REQUIREMENT
Show every line of the data that includes the word "lines".

PROVIDED RECORDS

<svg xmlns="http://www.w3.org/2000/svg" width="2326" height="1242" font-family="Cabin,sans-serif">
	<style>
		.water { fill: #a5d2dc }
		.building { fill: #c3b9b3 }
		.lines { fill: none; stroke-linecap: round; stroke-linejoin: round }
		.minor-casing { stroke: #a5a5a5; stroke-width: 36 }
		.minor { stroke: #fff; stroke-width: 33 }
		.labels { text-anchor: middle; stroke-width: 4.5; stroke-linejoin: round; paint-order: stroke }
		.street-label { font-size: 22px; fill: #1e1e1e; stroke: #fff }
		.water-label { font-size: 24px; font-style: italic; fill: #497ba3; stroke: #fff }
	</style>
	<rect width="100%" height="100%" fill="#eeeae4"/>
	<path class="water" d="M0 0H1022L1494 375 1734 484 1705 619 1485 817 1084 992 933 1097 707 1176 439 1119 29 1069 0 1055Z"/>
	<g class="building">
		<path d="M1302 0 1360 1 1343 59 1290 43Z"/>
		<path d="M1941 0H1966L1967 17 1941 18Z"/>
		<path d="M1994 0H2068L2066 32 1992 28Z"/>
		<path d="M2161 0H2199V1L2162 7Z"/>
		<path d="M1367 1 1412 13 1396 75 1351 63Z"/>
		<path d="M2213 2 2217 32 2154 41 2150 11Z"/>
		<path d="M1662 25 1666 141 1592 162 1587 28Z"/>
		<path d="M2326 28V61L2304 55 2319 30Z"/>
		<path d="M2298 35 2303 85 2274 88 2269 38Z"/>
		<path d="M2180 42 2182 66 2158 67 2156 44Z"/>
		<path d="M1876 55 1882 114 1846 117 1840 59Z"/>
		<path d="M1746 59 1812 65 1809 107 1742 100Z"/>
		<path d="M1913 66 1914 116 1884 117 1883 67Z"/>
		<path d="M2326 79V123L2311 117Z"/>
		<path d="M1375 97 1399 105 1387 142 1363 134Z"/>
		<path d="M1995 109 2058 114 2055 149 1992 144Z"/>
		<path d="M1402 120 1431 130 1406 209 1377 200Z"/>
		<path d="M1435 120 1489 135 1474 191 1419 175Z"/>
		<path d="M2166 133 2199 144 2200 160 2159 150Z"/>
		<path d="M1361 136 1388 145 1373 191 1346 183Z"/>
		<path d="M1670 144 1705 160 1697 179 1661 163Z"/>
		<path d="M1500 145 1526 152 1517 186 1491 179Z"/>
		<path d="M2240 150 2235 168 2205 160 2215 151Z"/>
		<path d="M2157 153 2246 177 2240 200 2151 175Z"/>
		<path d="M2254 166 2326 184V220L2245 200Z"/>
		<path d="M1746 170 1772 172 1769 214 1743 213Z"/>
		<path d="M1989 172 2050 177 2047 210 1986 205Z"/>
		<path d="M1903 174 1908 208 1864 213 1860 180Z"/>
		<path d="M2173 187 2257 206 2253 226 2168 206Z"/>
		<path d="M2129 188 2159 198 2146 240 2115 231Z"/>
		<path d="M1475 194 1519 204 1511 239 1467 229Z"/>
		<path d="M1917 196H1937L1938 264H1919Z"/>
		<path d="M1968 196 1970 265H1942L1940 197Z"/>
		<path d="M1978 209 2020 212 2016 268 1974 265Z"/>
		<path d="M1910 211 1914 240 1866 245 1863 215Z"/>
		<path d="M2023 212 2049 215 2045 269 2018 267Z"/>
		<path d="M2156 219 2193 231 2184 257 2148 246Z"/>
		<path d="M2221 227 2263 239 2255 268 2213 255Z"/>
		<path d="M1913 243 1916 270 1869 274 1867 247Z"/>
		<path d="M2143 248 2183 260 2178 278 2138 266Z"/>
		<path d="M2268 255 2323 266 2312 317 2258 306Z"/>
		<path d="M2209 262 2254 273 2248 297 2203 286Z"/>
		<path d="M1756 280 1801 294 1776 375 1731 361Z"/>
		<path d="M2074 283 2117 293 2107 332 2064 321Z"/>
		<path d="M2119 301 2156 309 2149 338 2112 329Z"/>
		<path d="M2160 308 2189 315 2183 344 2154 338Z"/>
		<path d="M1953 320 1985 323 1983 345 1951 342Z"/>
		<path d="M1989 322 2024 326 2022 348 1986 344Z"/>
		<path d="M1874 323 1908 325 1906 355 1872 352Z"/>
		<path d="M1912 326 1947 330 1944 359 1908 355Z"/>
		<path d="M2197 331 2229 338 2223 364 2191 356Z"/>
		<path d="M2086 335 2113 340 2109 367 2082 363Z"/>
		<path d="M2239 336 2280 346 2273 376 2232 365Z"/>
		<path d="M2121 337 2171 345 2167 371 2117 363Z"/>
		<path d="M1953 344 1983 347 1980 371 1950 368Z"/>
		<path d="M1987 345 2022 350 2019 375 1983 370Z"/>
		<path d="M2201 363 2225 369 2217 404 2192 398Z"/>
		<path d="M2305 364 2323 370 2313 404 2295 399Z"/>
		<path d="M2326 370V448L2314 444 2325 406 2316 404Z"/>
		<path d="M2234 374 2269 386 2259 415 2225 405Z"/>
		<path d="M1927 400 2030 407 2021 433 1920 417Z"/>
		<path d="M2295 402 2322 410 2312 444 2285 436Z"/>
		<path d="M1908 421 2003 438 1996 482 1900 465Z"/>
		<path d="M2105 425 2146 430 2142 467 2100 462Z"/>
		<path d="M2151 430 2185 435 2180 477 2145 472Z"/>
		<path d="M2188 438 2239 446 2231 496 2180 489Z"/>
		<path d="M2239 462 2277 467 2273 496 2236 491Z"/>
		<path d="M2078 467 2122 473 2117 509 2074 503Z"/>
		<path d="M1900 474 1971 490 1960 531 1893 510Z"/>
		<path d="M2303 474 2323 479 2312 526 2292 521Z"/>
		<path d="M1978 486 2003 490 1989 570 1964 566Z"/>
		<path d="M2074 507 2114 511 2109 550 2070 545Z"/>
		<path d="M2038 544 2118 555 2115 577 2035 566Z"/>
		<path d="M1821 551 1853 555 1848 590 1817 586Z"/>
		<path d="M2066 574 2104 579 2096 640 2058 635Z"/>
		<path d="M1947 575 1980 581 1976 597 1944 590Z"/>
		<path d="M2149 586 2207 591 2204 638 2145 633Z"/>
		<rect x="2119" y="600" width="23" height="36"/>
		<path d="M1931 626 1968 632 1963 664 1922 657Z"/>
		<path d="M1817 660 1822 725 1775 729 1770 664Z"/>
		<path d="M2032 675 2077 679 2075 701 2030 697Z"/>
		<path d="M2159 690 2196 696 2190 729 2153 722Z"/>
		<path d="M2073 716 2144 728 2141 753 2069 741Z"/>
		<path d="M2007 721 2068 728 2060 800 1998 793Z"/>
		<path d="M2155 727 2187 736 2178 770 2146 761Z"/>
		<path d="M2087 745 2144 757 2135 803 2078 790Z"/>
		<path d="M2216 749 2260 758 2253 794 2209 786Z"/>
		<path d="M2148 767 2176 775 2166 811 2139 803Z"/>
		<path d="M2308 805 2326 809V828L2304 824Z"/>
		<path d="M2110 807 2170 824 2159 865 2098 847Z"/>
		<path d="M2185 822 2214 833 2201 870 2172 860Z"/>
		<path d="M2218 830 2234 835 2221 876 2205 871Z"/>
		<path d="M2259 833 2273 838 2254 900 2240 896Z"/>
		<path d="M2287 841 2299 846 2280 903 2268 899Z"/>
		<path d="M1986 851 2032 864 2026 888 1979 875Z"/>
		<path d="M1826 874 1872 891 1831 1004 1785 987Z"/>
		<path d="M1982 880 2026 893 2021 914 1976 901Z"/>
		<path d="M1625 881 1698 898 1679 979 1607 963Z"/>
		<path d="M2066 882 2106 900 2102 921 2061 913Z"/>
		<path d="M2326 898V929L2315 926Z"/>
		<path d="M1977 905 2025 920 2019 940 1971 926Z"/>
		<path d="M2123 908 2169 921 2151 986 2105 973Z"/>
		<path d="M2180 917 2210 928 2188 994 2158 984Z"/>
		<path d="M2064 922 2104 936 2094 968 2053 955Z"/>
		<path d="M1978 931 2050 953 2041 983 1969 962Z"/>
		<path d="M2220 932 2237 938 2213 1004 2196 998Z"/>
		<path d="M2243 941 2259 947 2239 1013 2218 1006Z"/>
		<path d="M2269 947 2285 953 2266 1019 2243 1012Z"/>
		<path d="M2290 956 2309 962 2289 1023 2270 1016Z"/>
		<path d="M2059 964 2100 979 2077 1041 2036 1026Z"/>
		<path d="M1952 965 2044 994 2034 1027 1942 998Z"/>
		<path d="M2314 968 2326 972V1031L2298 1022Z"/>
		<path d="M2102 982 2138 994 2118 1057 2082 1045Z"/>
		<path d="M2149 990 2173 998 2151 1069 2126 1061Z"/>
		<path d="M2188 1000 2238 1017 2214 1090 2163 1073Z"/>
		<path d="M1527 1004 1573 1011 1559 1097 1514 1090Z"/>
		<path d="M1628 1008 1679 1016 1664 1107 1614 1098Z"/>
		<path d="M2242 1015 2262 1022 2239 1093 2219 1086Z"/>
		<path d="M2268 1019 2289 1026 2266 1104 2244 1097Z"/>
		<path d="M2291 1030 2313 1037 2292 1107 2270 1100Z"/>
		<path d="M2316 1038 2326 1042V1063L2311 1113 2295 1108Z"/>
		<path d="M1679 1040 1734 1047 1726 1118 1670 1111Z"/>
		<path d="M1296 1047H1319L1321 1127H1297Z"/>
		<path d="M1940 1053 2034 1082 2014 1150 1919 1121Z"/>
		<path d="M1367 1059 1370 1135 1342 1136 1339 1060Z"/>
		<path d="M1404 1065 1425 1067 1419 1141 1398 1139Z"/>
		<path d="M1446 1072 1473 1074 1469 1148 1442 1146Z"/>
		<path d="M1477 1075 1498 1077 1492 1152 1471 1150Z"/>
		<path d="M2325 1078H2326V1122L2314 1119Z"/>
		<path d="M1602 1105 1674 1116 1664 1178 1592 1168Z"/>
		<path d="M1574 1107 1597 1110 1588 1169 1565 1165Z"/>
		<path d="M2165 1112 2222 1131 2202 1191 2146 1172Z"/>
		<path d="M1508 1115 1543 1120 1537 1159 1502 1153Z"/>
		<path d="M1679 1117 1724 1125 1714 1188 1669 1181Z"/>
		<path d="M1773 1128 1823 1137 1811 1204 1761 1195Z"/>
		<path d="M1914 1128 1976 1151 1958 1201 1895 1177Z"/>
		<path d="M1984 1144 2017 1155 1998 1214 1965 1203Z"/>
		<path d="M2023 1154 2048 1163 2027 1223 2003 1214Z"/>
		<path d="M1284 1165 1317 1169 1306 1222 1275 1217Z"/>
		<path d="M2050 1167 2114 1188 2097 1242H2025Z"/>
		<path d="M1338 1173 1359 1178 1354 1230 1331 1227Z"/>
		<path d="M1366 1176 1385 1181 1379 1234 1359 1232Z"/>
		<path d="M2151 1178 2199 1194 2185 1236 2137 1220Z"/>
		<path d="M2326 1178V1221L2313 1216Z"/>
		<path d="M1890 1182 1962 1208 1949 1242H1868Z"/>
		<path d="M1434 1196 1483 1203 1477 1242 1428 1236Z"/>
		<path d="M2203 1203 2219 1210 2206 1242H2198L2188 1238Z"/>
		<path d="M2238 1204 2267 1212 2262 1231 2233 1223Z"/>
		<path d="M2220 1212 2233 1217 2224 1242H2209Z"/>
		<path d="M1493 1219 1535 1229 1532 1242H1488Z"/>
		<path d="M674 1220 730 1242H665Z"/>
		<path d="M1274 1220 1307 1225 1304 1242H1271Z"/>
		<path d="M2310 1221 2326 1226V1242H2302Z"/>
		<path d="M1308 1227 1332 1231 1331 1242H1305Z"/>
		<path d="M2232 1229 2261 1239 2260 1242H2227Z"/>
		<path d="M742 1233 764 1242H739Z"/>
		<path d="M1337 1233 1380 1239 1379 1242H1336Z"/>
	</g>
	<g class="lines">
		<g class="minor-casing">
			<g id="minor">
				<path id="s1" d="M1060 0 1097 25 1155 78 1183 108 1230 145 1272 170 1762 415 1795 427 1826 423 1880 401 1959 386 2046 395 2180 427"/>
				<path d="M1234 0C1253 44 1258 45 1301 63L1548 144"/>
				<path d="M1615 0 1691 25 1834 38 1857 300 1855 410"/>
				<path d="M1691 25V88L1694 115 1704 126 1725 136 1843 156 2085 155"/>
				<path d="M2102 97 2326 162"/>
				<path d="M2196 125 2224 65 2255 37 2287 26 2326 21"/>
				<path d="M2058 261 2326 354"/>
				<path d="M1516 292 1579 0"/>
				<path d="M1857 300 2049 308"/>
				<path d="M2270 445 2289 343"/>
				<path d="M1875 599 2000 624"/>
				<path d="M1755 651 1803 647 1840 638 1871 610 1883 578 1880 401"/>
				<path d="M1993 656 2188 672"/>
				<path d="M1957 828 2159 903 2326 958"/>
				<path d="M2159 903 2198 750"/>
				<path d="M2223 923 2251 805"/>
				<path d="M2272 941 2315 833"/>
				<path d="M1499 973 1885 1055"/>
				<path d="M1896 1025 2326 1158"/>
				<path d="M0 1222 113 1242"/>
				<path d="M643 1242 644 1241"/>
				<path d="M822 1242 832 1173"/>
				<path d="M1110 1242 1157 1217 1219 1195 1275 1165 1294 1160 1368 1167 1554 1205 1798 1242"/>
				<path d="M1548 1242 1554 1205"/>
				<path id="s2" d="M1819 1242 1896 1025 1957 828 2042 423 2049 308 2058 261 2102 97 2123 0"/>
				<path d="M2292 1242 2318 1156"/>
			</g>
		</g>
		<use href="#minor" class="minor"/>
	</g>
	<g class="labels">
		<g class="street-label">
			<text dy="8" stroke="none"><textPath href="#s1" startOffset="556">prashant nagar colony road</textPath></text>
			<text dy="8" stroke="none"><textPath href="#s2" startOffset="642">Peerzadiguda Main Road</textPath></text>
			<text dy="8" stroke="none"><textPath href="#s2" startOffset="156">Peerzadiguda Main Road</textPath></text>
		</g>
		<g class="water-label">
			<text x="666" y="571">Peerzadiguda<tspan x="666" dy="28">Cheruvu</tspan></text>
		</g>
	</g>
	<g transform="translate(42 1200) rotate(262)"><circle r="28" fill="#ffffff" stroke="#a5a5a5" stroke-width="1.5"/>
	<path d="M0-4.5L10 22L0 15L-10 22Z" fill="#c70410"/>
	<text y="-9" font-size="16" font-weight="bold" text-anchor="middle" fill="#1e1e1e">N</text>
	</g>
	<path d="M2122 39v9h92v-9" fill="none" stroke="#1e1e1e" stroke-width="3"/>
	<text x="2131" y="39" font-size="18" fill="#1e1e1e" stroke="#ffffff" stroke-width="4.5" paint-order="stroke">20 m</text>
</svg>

SOLUTION TO THIS TASK
		.lines { fill: none; stroke-linecap: round; stroke-linejoin: round }
	<g class="lines">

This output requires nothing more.